4. Interaction Design
Interaction Design is the things that “happen” once the interface is manipulated. If interfaces are static potentials for movement, interaction is the kinetic force of the movement dynamics. What happens when you click a button? What happens when you initiate an action? This is where the interaction takes place between the interface itself, and also with the user controlling it. An interface presents options, and the interaction is the result that is the carrying out of the desired action.
That was a pretty pedantic explanation. Let me try again. An interface button might be sitting on a website. When you click that button, a modal window pops up and allows you to enter information. The window pops up by fading the background to a transparent black, and sliding the new modal window up from the bottom of the screen. That would be the interaction. Now that the window has appeared, it is itself a new presentation of UI elements. So an interface is used, which brings about an interaction, and then a new interface is presented. How that “movement” (whether things actually move or not) takes place is the Interaction Design. It is the answer to the question of “what actions take place when the interface is manipulated.”
5. Visual Design
Visual Design is what the eye sees. So far, the first four things don’t necessarily contain any style or aesthetic. They might be laid out in a logical sense, a “wireframe” or site map, or low-fidelity mockup, but they aren’t “alive” with visual interest and nuance. Visual Design is essential, and the designer must have a supreme grasp of what creates an emotional response based on what the user actually sees.
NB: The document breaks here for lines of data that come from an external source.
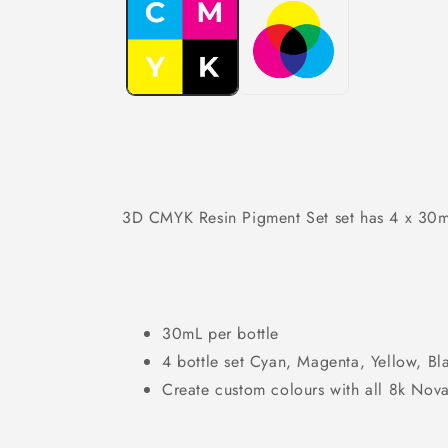
in
modal
3D CMYK Resin Pigment Set set has 4 x 30ml 
30mL per bottle
4 bottle set Cyan, Magenta, Yellow, Bl
Create custom colours with all 8k Nova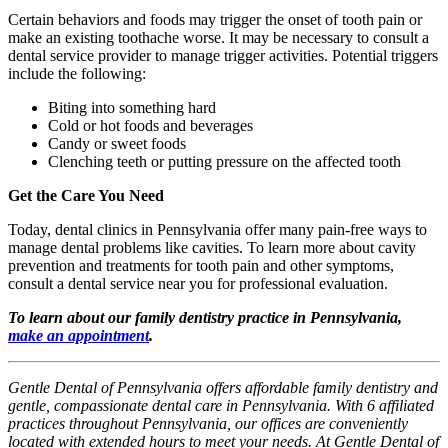
Certain behaviors and foods may trigger the onset of tooth pain or
make an existing toothache worse. It may be necessary to consult a
dental service provider to manage trigger activities. Potential triggers
include the following:
Biting into something hard
Cold or hot foods and beverages
Candy or sweet foods
Clenching teeth or putting pressure on the affected tooth
Get the Care You Need
Today, dental clinics in Pennsylvania offer many pain-free ways to
manage dental problems like cavities. To learn more about cavity
prevention and treatments for tooth pain and other symptoms,
consult a dental service near you for professional evaluation.
To learn about our family dentistry practice in Pennsylvania,
make an appointment
.
Gentle Dental of Pennsylvania offers affordable family dentistry and
gentle, compassionate dental care in Pennsylvania. With 6 affiliated
practices throughout Pennsylvania, our offices are conveniently
located with extended hours to meet your needs. At Gentle Dental of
The adage goes “don’t judge a book by its cover.” I disagree. You should absolutely judge a book by it’s cover because the cover designer, the visual artist, should have made that cover appealing, descriptive, and representative of the contents inside. The judgement you make on the visual aspects of the cover should be an accurate, but not precise, view into what is in store when you actually consume the content.
Granted – most book covers are terrible, so you really can’t judge a book by its cover. But when the cover and the content match, well, look at the Paul Rand quote at the top of my site. Genius happens with form and content fuse. And to do that, you need a sharp visual designer.
Development is the piece that doesn’t really fit in UX design – they cooperate with eachother. All the UX, IxD, UI, IA and Visuals combined don’t actually create a working product. In fact, you can do all those things and have a hi-fidelity, fully realized mockup that doesn’t actually do anything. Like a concept car, it’s all clay beneath the paint and polish. Your programming, software, backend, whatever all has to work right. Even Interaction and Interface design doesn’t necessarily “work” without the functionality programmed behind it. Both the UX and the Development are load-bearing parts of the same structure. They are two heads of the hydra, along with business goals and logic.
7. Business, Stakeholders, Purpose
This is the “why are we doing this” answer. UX and development don’t exist in a vacuum, they have to be given a goal to work towards, which typically comes from the stakeholders or business owners (owners in a accountability sense, not a financial sense). This isn’t really a post about business, but I am going to assume that most people know what this means.
So there we have it. That’s how I see things. In the end, it’s all a Rube Goldberg machine or Mechanical Turk. A system of interconnected, but autonomous systems that combine to create something that is more than the sum of its parts.
I never thought I’d actually use the phrase “more than the sum of its parts” and actually have it apply to what I was saying.